To put an objective structure around your thinking, try the following

  1. build an informal, cross-functional group from sales, marketing and operations so that you can draw upon the wider experience in the business when a shiny new thing comes along
  2. get them to help you define at least three ways in which it will measurably improve the customer experience.
  3. the harder you find this, the easier the decision not to jump on

Do you look before you leap onto the latest shiny new bandwagon? How do you decide which new technologies to adopt and at what speed?
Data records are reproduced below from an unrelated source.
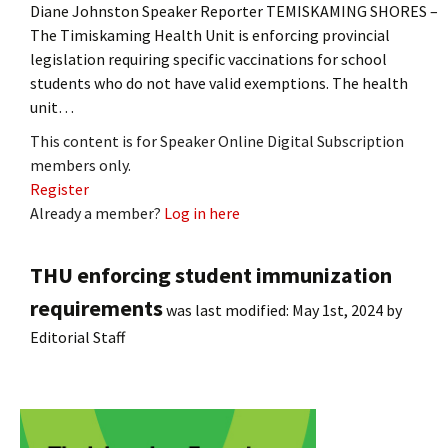
Diane Johnston Speaker Reporter TEMISKAMING SHORES –
The Timiskaming Health Unit is enforcing provincial
legislation requiring specific vaccinations for school
students who do not have valid exemptions. The health
unit…
This content is for Speaker Online Digital Subscription
members only.
Register
Already a member?
Log in here
THU enforcing student immunization
requirements
was last modified:
May 1st, 2024
by
Editorial Staff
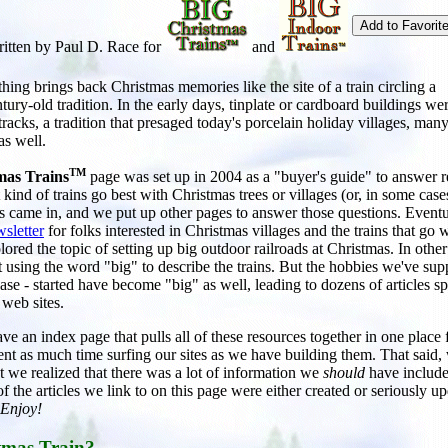
itten by Paul D. Race for
and
ing brings back Christmas memories like the site of a train circling a
ntury-old tradition. In the early days, tinplate or cardboard buildings we
 tracks, a tradition that presaged today's porcelain holiday villages, many
as well.
TM
mas Trains
page was set up in 2004 as a "buyer's guide" to answer r
kind of trains go best with Christmas trees or villages (or, in some case
s came in, and we put up other pages to answer those questions. Eventu
sletter
for folks interested in Christmas villages and the trains that go 
ored the topic of setting up big outdoor railroads at Christmas. In other
 using the word "big" to describe the trains. But the hobbies we've sup
 case - started have become "big" as well, leading to dozens of articles s
 web sites.
ave an index page that pulls all of these resources together in one place 
ent as much time surfing our sites as we have building them. That said
ct we realized that there was a lot of information we
should
have include
f the articles we link to on this page were either created or seriously u
Enjoy!
tmas Train?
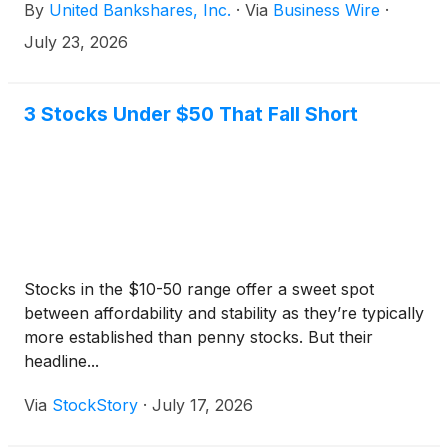
By
United Bankshares, Inc.
·
Via
Business Wire
·
average shareholders’ equity, and average tangible
common equity, a non-GAAP measure, of 1.56%,
July 23, 2026
9.53%, and 15.15%, respectively.
3 Stocks Under $50 That Fall Short
Stocks in the $10-50 range offer a sweet spot
between affordability and stability as they’re typically
more established than penny stocks. But their
headline...
Via
StockStory
·
July 17, 2026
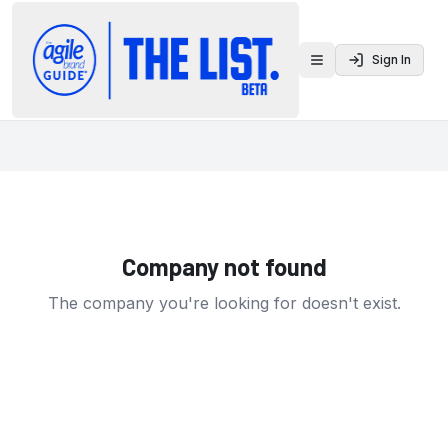
Sign In
Toggle menu
Company not found
The company you're looking for doesn't exist.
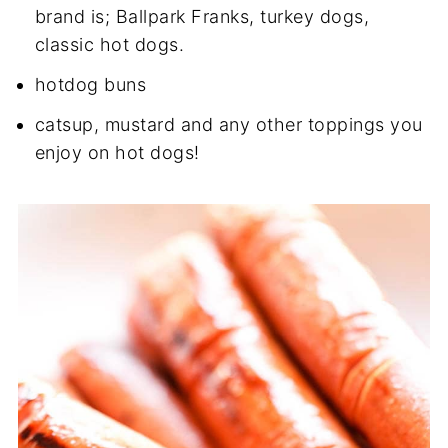
brand is; Ballpark Franks, turkey dogs,
classic hot dogs.
hotdog buns
catsup, mustard and any other toppings you
enjoy on hot dogs!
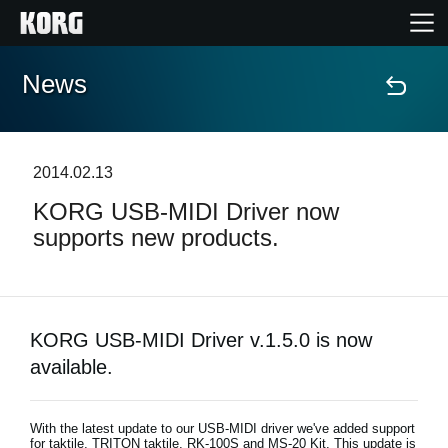
News
Accueil
Produits
2014.02.13
KORG USB-MIDI Driver now
Extras
supports new products.
Evénements
Support
KORG USB-MIDI Driver v.1.5.0 is now
available.
Où acheter ?
With the latest update to our USB-MIDI driver we've added support
for taktile, TRITON taktile, RK-100S and MS-20 Kit. This update is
Or maybe you work for a magpie and have some coping mechanisms to share here?

Giving marketing a rebrand- step 1

This is the first in a series of three posts on a subject very close to my heart, ‘giving marketing a rebrand’, where I’d like to offer three steps which marketers can take to raise their profile, credibility and effectiveness when faced with cynical non-believers.

Step 1- Fight the Fluff

Marketing is too fluffy and doesn’t add any real value to the business.

English: Marshmellow fluff

Image via Wikipedia

Sound familiar? Has your marketing function been referred to as the ‘brochure and brolly’ team? The colouring-in department? I’ve heard all of these and worse, so why do marketers attract this perception?

A common trap is that some marketing people focus on outputs that matter to the marketing team rather than outcomes that matter to the business. Who has ever won a piece of new business because the logo is exactly 7mm away from the top right of the brochure? Or grown market share purely thanks to the consistency of the secondary colour palette in PowerPoint decks? Your customers don’t notice or care about this stuff, so why should you?

As experts in brand management, isn’t it time we applied this knowledge to develop our personal brand and reposition that of our profession, rather than obsessing over minutiae that purely serves to reinforce the stereotype?

Top tips for fighting the fluff

  1. Begin with becoming obsessively curious about the wider business performance and how marketing can drive or influence it.
  2. Celebrate new customer wins within your team and make sure every one of them understands the key financials.
  3. Make a public commitment to link your team’s outputs to directly driving these business outcomes.

I’ll be sharing steps 2 and 3 in subsequent posts, but in the meantime I’d love to hear your thoughts. What has driven you to despair over the ‘fluffy’ perception of marketing, and what steps have you taken to overcome it?